[START Provided passage]

# Geometry

There is no royal road to Geometry.
- Euclid

Geometry (Ancient Greek: γεωμετρία; geo- "earth", -metron "measurement") is a branch of mathematics concerned with questions of shape, size, relative position of figures, and the properties of space.

CONTENT : A - C , D - L , M - P , Q - Z , See also , External links

## Quotes

Quotes are arranged alphabetically by author

### A - C

• Each of five men—Lobachewsky, Bolyai, Plücker, Riemann, Lie—invented as part of his lifework as much (or more) new geometry as was created by all the Greek mathematicians in the two or three centuries of their greatest activity.
• The chemist smiles at the childish efforts of alchemists but the mathematician finds the geometry of the Greeks and the arithmetic of the Hindoos as useful and admirable as any research of today.
• The Egyptians carried geometry no further than was absolutely necessary for their practical wants. The Greeks, on the other hand, had within them a strong speculative tendency. They felt a craving to discover the reasons for things. They found pleasure in the contemplation of ideal relations and loved science as science.
• The Eudemian Summary says that "Pythagoras changed the study of geometry into the form of a liberal education, for he examined its principles to the bottom, and investigated its theorems in an immaterial and intellectual manner." His geometry was connected closely with his arithmetic. He was especially fond of those geometrical relations which admitted of arithmetical expression.

[END Provided passage]
[START Entries supplied]

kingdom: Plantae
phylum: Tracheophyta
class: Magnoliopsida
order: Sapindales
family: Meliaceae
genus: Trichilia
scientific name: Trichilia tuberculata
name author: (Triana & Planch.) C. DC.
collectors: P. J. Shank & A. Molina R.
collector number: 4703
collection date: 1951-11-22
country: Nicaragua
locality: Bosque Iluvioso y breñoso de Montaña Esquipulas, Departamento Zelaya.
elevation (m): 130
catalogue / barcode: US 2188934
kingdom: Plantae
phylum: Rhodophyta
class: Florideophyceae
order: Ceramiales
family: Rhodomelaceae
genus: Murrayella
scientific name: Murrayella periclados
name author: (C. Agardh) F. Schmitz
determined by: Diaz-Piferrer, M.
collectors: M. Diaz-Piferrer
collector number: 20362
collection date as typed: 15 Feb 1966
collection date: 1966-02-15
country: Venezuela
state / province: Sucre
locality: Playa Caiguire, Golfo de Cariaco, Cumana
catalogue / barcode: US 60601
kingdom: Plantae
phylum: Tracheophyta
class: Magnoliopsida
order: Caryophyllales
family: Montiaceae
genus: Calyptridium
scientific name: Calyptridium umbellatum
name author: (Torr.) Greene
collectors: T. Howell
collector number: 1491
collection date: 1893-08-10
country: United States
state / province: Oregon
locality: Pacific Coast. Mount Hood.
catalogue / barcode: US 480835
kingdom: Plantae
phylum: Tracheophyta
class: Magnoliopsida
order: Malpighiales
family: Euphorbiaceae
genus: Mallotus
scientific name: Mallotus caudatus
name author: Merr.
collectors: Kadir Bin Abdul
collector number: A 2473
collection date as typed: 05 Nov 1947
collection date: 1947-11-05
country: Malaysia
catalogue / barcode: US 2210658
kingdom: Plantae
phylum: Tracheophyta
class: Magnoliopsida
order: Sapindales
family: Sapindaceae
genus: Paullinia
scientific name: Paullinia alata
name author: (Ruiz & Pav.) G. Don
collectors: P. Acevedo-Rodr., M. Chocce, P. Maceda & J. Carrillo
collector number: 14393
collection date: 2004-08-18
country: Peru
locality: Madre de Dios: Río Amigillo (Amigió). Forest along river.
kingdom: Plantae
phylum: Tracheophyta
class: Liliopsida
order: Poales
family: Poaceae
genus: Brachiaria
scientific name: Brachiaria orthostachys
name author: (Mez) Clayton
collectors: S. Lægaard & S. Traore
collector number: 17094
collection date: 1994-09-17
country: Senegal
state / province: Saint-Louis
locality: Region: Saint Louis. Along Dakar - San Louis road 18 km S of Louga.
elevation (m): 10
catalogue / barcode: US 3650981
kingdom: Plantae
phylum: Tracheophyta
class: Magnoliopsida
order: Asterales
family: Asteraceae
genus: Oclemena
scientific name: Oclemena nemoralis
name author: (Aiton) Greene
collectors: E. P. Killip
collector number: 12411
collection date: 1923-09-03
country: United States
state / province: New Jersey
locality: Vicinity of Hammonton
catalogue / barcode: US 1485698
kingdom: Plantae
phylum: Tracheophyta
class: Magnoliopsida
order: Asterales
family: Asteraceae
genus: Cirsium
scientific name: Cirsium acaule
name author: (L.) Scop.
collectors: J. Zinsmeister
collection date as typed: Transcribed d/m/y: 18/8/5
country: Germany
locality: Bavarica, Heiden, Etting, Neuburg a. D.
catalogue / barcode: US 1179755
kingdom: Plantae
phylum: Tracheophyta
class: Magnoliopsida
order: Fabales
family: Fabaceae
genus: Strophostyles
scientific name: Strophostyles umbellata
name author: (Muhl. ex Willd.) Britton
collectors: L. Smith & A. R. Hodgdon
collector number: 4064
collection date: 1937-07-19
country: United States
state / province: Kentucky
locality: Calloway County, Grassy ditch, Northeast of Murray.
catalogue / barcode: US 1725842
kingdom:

[END Entries supplied]

# Directions for this task
Reproduce part of the geometry page word for word, beginning at the words "CONTENT : A - C" and stopping after "research of today.". The material comes from a source separate from the geometry page.

# Final result
CONTENT : A - C , D - L , M - P , Q - Z , See also , External links

## Quotes

Quotes are arranged alphabetically by author

### A - C

• Each of five men—Lobachewsky, Bolyai, Plücker, Riemann, Lie—invented as part of his lifework as much (or more) new geometry as was created by all the Greek mathematicians in the two or three centuries of their greatest activity.
• The chemist smiles at the childish efforts of alchemists but the mathematician finds the geometry of the Greeks and the arithmetic of the Hindoos as useful and admirable as any research of today.